------ Texte

L’offensive israélienne n’a toujours pas de but réaliste à part vouloir annihiler un mouvement politique et militaire (au moins en 1982 pouvait-elle négocier le départ des palestiniens de l’OLP par la mer), quitte à viser toute une communauté et détruire tout un pays. Elle se livre en plus à un jeu de linkage perpétuel à articuler les dossiers en changeant l’ordre des priorités et des objectifs à sa guise pour ne rien résoudre et complexifier les négociations (Gaza, les otages, l’assassinat des leaders, la riposte en Iran, le Liban, et à bas bruit la Cisjordanie où se joue le point de non-retour de la colonisation le plus dangereux de son histoire).
Non content d’être en train de ruiner le Liban actuel, Israël accentue le danger sur l’avenir d’une prochaine génération – qui risque, au-delà des traumas de la guerre, et au rythme où opère Israël, une année scolaire blanche après des années de perturbations.
Israël n’était certes pas responsable de la crise. Mais pour connaître un jour une nouvelle génération comme celle du 17 octobre, comme pour le retour aux niveaux économiques d’avant crise, chaque jour perdu pour un cessez-le-feu modèle dangereusement les décennies à venir. Et chacun offre aussi au prétexte de viser le Hezbollah un tremplin retour inespéré à la classe politique, avec sa conception particulière du peuple de l’économie et de l’État, pire encore le renflouement d’un système dans lequel le Hezbollah a grandi et prospéré.
Autrement dit dans un moment où l’absence du mouvement du 17 octobre se fait sentir, et avec elle une interrogation sur la possibilité même qu’émergent de futurs échos contestataires, l’un des combats qui animait ce cycle de mobilisations pourrait quasiment aujourd’hui être repris dans les mêmes termes et contre les mêmes acteurs.
Mais ce personnel politique a, lui, désormais une longueur d’avance, continuant à se mobiliser de manière feutrée et à réformer sans avoir besoin de le dire, et jouant au gré des circonstances sur les goûts/dégoûts sociaux comme sur les divisions confessionnelles.

------------
------ Extraits de données

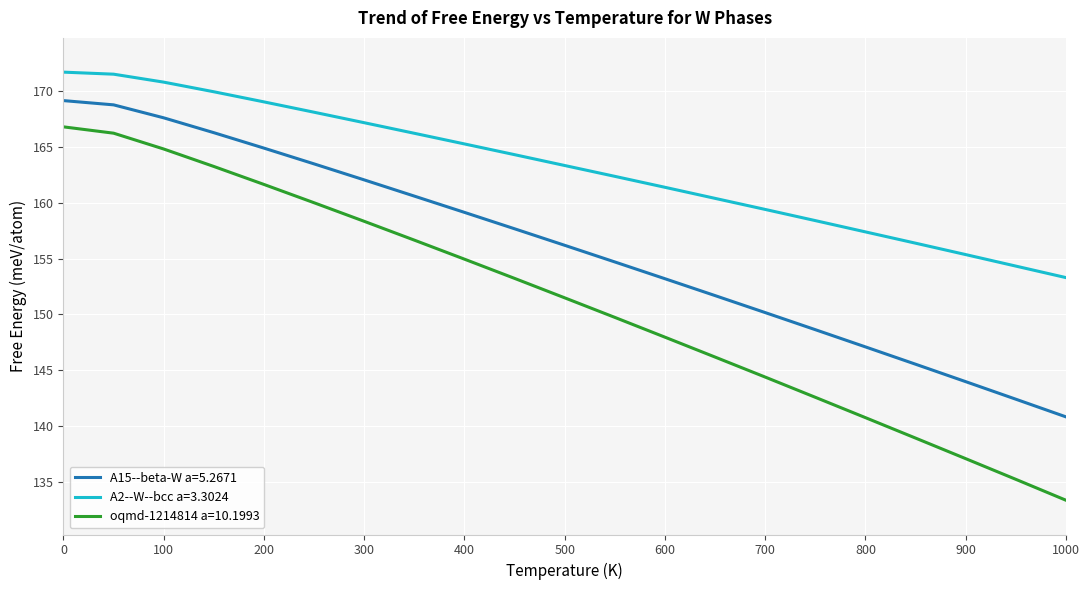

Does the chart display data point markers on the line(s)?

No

------------
------ Extraits de données

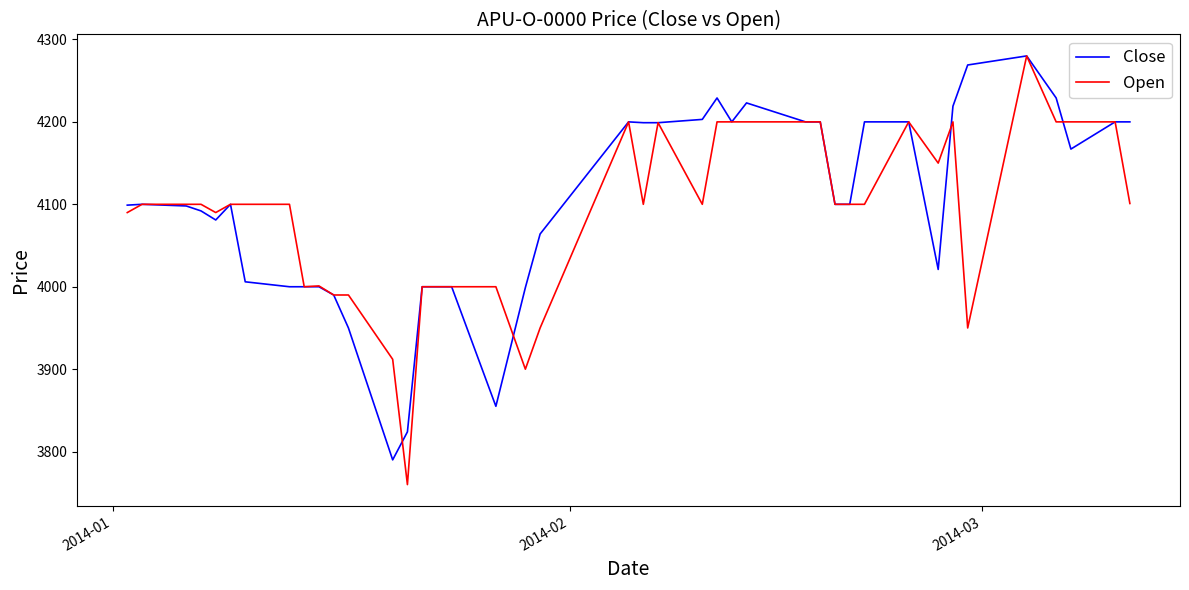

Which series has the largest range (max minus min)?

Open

------------

** Consigne **
Recopiez sans rien modifier le passage du texte sur l’offensive israélienne au Liban qui s’étend de « L’offensive israélienne n’a » jusqu’à « de son histoire). » inclus.

** Solution proposée **
L’offensive israélienne n’a toujours pas de but réaliste à part vouloir annihiler un mouvement politique et militaire (au moins en 1982 pouvait-elle négocier le départ des palestiniens de l’OLP par la mer), quitte à viser toute une communauté et détruire tout un pays. Elle se livre en plus à un jeu de linkage perpétuel à articuler les dossiers en changeant l’ordre des priorités et des objectifs à sa guise pour ne rien résoudre et complexifier les négociations (Gaza, les otages, l’assassinat des leaders, la riposte en Iran, le Liban, et à bas bruit la Cisjordanie où se joue le point de non-retour de la colonisation le plus dangereux de son histoire).